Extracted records
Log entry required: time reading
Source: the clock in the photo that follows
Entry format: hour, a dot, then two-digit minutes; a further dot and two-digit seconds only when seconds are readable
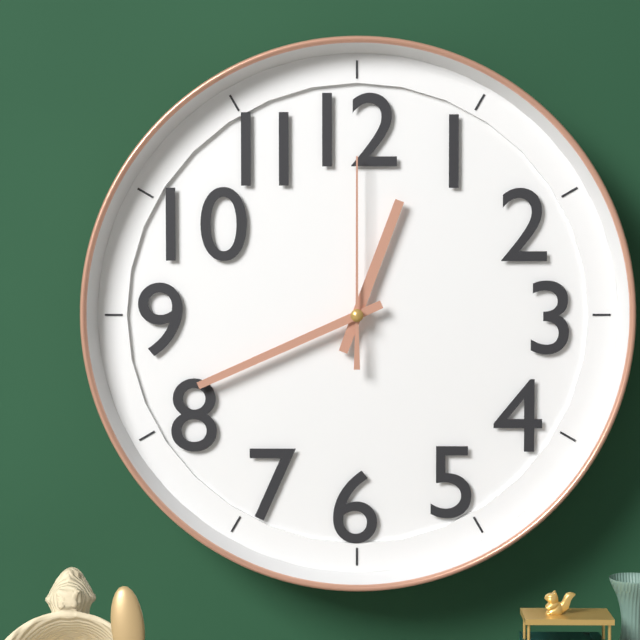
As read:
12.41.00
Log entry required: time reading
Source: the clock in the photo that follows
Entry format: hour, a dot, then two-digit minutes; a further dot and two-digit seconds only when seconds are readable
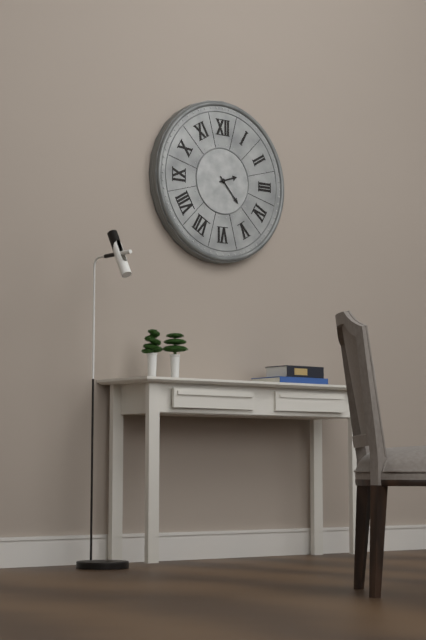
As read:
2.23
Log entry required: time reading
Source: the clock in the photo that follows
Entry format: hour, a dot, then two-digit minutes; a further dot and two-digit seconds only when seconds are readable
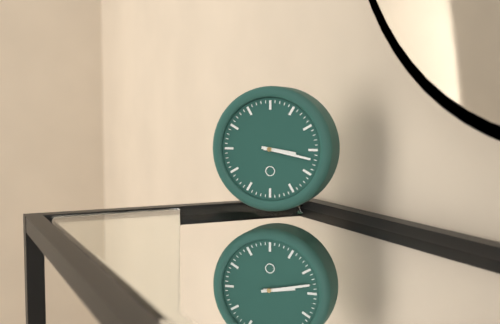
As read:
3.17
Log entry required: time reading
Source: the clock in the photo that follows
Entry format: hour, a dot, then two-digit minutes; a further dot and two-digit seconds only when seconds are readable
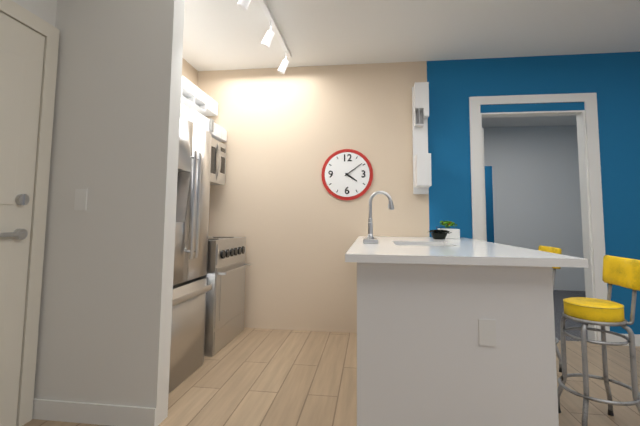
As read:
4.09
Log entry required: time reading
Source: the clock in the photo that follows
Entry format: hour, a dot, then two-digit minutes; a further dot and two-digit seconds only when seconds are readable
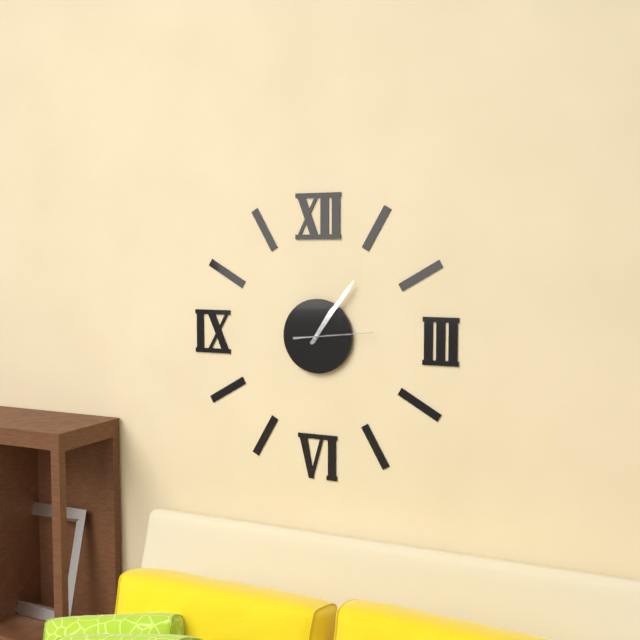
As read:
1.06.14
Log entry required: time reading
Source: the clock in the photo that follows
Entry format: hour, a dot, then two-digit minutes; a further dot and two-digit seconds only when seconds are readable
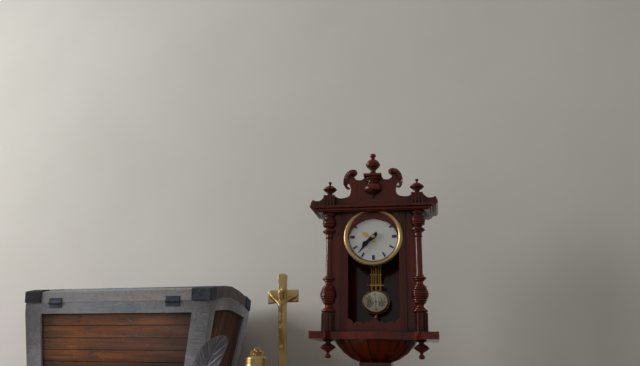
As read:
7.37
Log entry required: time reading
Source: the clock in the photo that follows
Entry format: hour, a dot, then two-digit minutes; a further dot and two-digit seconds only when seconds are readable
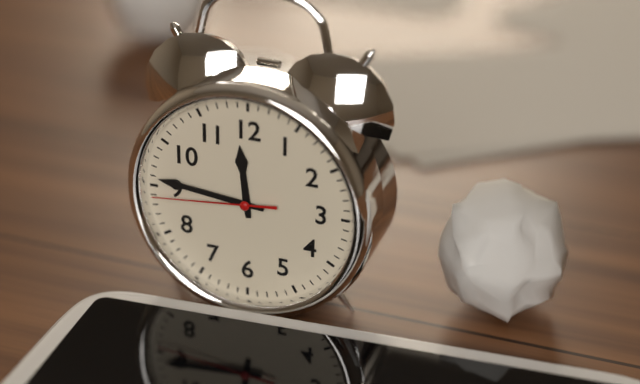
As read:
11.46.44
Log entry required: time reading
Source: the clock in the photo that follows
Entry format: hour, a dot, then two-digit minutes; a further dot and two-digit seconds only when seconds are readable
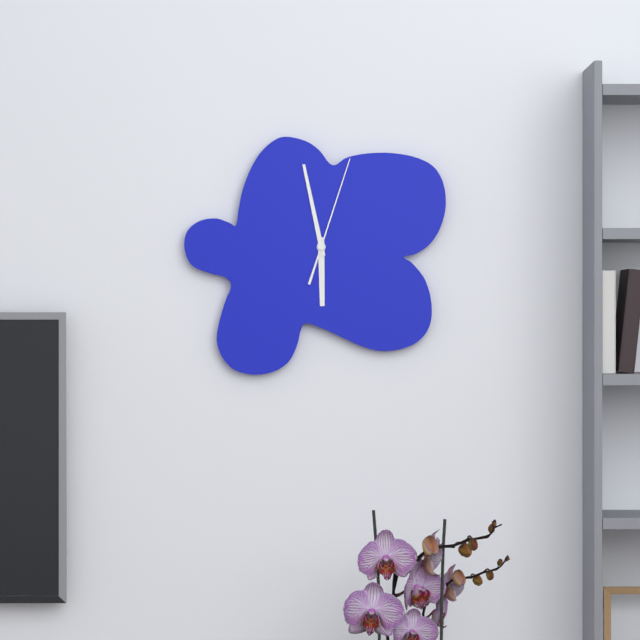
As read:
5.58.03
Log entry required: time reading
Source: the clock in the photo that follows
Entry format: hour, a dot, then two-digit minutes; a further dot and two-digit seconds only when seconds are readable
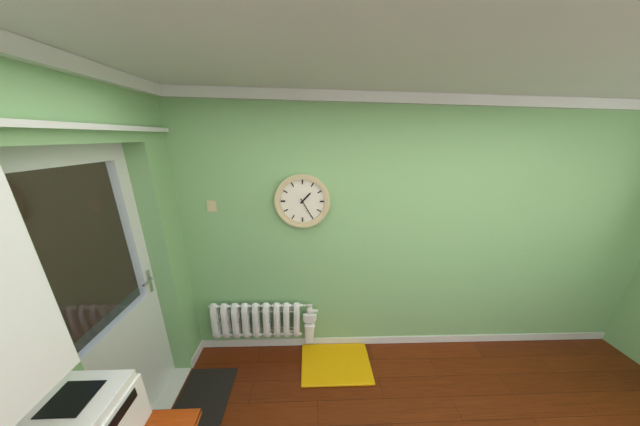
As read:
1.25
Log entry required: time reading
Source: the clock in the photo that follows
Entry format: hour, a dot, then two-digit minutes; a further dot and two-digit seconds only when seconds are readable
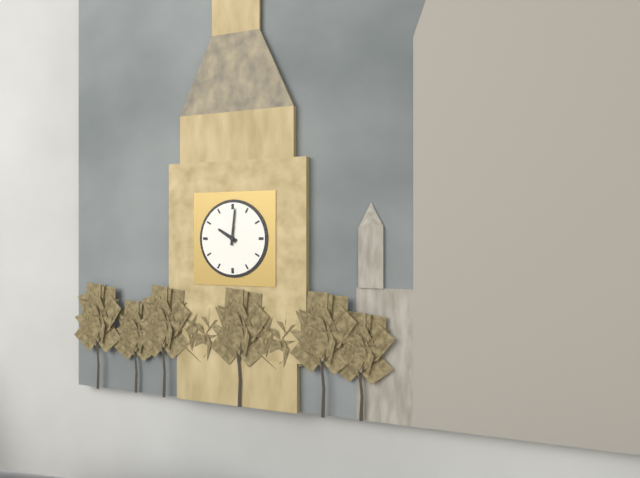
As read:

» **BRIEF**:
Write out all of the entries above again, replacing "time reading" with "clock reading" and leaving everything else unchanged. Leave out the picture lines.

» **REPLY TO THE EXERCISE**:
Log entry required: clock reading
Source: the clock in the photo that follows
Entry format: hour, a dot, then two-digit minutes; a further dot and two-digit seconds only when seconds are readable
As read:
12.41.00
Log entry required: clock reading
Source: the clock in the photo that follows
Entry format: hour, a dot, then two-digit minutes; a further dot and two-digit seconds only when seconds are readable
As read:
2.23
Log entry required: clock reading
Source: the clock in the photo that follows
Entry format: hour, a dot, then two-digit minutes; a further dot and two-digit seconds only when seconds are readable
As read:
3.17
Log entry required: clock reading
Source: the clock in the photo that follows
Entry format: hour, a dot, then two-digit minutes; a further dot and two-digit seconds only when seconds are readable
As read:
4.09
Log entry required: clock reading
Source: the clock in the photo that follows
Entry format: hour, a dot, then two-digit minutes; a further dot and two-digit seconds only when seconds are readable
As read:
1.06.14
Log entry required: clock reading
Source: the clock in the photo that follows
Entry format: hour, a dot, then two-digit minutes; a further dot and two-digit seconds only when seconds are readable
As read:
7.37
Log entry required: clock reading
Source: the clock in the photo that follows
Entry format: hour, a dot, then two-digit minutes; a further dot and two-digit seconds only when seconds are readable
As read:
11.46.44
Log entry required: clock reading
Source: the clock in the photo that follows
Entry format: hour, a dot, then two-digit minutes; a further dot and two-digit seconds only when seconds are readable
As read:
5.58.03
Log entry required: clock reading
Source: the clock in the photo that follows
Entry format: hour, a dot, then two-digit minutes; a further dot and two-digit seconds only when seconds are readable
As read:
1.25
Log entry required: clock reading
Source: the clock in the photo that follows
Entry format: hour, a dot, then two-digit minutes; a further dot and two-digit seconds only when seconds are readable
As read:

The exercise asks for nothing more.